The First Year

97 Stories Distilled from 87 Years of Successful Living

Clarion Rating: 3 out of 5

The First Year collects the fertile, knowledgeable, and imaginative observations and fiction exercises of a retiree who found and embraced his creativity.

D. Burton Smith’s charming, semi autobiographical book, The First Year, includes life lessons and gentle humor.

The book is a compilation of the assignments that Smith was given in a writing group he joined soon after the death of his wife. Having written any number of dry reports, articles, and teaching notes over the course of his long and productive life, Smith now found himself “writing for fun” and enjoying it.

The book includes short stories, microfiction, a science fiction novella, and a memoir, all of ranging lengths. Fifty-word entries are distributed throughout, functioning as staccato interludes and covering subjects as diverse as online dating and getting small children to brush their teeth; they are a mix of imaginative exercises and personal accounts.

The short stories are notable for the breadth of experiences they represent, the knowledge that is apparent behind them, and the range of their narration styles and themes. One follows a cocky college student who learns about self-respect in his accounting class; in another, a man inherits 147 unusual, valuable chess sets from an uncle and turns them into a lucrative traveling art exhibition. Another addresses suicide and business debt as a man steps in to save the family from ruin. Most of the characters are decent, likeable people; most entries include happy endings.
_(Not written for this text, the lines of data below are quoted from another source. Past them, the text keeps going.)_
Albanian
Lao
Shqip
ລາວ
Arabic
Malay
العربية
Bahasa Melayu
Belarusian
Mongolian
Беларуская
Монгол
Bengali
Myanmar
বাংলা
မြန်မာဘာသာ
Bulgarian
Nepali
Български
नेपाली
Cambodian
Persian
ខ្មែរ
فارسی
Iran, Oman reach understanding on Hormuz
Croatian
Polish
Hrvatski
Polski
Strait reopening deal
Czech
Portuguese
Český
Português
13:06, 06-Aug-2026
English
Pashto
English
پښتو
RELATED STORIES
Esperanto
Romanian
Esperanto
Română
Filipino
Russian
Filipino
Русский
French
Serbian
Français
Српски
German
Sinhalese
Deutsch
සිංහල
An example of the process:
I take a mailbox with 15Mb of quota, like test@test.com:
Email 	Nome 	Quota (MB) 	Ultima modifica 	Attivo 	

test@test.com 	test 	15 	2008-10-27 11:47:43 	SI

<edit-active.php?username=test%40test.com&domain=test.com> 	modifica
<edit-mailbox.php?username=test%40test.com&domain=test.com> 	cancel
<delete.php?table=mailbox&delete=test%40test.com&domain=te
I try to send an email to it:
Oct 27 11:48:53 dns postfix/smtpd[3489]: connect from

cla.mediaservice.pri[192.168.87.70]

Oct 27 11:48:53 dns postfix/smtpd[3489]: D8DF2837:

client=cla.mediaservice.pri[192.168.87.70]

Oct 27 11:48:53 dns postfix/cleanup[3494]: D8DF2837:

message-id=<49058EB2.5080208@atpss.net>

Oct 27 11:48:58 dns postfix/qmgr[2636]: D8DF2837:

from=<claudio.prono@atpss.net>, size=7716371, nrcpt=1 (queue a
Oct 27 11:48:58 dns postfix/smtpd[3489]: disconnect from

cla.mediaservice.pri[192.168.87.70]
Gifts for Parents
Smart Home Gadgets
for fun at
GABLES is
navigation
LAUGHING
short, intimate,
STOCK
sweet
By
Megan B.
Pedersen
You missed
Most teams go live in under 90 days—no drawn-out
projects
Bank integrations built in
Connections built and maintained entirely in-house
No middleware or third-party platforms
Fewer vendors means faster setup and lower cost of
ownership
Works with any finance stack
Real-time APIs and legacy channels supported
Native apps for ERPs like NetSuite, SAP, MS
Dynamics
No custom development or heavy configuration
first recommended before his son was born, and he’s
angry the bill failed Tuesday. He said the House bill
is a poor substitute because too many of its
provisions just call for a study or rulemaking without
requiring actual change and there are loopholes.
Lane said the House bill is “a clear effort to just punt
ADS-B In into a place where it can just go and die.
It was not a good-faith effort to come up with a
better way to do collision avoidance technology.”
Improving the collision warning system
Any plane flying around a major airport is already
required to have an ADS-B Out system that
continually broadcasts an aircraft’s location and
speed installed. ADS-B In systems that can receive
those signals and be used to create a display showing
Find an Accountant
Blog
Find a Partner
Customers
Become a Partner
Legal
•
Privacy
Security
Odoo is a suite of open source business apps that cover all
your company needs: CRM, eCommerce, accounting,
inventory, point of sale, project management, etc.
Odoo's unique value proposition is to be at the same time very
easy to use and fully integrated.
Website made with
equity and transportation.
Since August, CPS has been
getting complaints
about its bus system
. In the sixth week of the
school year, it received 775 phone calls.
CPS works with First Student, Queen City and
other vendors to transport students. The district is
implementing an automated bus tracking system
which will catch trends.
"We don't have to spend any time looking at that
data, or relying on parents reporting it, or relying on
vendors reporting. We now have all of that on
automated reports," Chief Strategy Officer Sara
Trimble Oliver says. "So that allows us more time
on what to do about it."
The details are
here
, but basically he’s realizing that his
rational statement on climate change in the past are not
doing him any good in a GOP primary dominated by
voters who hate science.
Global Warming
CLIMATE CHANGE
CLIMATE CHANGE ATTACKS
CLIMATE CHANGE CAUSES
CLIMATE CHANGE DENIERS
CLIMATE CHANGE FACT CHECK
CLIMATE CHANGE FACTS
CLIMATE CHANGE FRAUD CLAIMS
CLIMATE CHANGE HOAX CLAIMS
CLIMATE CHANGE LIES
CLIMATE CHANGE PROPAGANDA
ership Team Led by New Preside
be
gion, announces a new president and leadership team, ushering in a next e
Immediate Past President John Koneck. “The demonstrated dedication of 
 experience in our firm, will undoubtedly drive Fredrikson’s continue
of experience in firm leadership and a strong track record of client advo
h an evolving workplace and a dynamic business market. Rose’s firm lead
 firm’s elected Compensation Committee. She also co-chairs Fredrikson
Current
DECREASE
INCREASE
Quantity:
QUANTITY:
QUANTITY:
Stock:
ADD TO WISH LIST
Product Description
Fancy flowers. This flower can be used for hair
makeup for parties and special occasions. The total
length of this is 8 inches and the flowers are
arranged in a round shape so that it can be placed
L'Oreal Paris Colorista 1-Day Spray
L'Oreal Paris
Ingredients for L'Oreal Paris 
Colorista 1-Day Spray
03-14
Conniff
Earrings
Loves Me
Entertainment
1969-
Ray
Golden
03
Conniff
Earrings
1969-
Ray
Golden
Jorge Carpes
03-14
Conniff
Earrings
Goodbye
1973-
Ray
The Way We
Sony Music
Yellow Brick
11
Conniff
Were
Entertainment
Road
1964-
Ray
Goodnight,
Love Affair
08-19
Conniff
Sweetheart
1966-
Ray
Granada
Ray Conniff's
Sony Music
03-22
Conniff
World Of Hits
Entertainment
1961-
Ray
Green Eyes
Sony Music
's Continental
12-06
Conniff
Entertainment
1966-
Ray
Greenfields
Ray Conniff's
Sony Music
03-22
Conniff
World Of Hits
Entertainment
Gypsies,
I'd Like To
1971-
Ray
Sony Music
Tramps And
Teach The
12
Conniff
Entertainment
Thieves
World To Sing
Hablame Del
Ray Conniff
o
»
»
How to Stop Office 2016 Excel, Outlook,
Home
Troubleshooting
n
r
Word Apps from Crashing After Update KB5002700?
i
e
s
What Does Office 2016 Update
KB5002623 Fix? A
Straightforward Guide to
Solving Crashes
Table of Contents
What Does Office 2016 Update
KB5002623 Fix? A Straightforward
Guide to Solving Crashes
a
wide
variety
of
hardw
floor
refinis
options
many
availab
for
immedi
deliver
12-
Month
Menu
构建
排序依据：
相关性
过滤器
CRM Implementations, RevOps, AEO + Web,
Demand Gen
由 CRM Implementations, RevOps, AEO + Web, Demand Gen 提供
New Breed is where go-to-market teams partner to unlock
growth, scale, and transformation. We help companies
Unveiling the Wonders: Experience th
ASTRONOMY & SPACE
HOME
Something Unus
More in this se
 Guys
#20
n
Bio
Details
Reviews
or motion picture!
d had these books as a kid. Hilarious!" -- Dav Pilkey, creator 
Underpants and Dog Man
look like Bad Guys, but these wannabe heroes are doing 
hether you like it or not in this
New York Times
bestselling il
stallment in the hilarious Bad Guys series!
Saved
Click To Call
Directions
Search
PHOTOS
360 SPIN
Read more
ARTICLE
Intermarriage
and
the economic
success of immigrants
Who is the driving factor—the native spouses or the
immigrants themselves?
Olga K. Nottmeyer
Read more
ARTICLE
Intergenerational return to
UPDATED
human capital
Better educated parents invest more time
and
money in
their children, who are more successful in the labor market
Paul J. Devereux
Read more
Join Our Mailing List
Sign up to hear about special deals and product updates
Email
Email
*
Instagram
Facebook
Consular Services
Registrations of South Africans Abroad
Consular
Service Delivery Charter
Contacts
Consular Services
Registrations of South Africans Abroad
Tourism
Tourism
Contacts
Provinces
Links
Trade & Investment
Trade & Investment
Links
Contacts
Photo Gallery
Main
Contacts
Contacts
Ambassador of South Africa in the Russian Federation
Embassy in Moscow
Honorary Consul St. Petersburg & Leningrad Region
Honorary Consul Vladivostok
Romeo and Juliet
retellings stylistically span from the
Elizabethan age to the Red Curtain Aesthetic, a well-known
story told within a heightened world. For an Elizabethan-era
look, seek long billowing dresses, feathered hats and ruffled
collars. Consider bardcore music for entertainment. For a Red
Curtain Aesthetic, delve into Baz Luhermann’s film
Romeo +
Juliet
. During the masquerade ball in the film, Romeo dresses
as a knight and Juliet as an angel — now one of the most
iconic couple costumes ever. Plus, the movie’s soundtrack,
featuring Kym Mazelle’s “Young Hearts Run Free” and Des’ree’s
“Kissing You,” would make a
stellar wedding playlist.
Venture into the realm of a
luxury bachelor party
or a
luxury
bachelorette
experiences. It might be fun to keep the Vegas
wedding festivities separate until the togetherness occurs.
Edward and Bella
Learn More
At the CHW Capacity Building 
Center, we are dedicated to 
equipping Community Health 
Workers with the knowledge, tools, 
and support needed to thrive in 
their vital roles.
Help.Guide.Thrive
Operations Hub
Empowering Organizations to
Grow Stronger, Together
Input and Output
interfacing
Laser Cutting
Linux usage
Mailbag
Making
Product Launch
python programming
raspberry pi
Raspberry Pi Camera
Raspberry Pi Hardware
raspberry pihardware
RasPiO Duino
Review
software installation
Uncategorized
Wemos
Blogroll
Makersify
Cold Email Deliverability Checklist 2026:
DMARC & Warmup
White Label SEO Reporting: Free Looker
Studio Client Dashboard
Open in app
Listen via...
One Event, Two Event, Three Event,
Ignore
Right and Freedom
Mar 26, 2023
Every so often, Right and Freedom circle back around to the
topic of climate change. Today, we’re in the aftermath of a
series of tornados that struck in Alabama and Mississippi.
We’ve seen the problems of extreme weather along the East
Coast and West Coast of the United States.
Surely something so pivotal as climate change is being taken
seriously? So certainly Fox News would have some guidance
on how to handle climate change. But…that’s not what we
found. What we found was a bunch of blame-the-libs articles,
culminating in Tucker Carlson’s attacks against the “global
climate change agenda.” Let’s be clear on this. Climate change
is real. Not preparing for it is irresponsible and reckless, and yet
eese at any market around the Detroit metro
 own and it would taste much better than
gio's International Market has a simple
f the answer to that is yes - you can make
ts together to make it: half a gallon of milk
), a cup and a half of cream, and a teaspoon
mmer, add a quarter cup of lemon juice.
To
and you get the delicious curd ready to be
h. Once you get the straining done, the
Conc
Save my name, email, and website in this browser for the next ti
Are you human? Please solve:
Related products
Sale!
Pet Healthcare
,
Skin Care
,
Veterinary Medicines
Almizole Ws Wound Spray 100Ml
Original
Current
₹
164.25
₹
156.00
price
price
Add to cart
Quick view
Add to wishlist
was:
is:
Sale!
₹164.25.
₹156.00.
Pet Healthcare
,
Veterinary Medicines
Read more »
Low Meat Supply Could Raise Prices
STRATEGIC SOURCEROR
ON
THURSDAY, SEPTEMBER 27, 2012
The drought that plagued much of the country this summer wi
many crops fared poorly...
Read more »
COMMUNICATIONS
The collection’s science fiction novella, “Nurena,” is less successful than its other stories. It is set on a different planet, whose society’s customs and practices are detailed, though they feel random and are relayed without clear foundations. It contains anachronisms, is heavy on exposition, is light on action, and is narrated by multiple characters, all of which prevent it from coming together by its end.

Human compassion and appreciation of, and connection to, the natural world are recurring themes in the stories; they are repeated in the personalized section at the book’s end. The book’s memoir portion focuses on descriptions: of time spent with grandparents at a cottage in the woods, of adulthood membership in a hunting club, and of family summers at a camp that they visited every year. These entries are nostalgic, clean, and sharp.

The First Year collects the fertile, knowledgeable, and imaginative observations and fiction exercises of a retiree who found and embraced his creativity.

Reviewed by Randi Hacker

Disclosure: This article is not an endorsement, but a review. The publisher of this book provided free copies of the book and paid a small fee to have their book reviewed by a professional reviewer. Foreword Reviews and Clarion Reviews make no guarantee that the publisher will receive a positive review. Foreword Magazine, Inc. is disclosing this in accordance with the Federal Trade Commission’s 16 CFR, Part 255.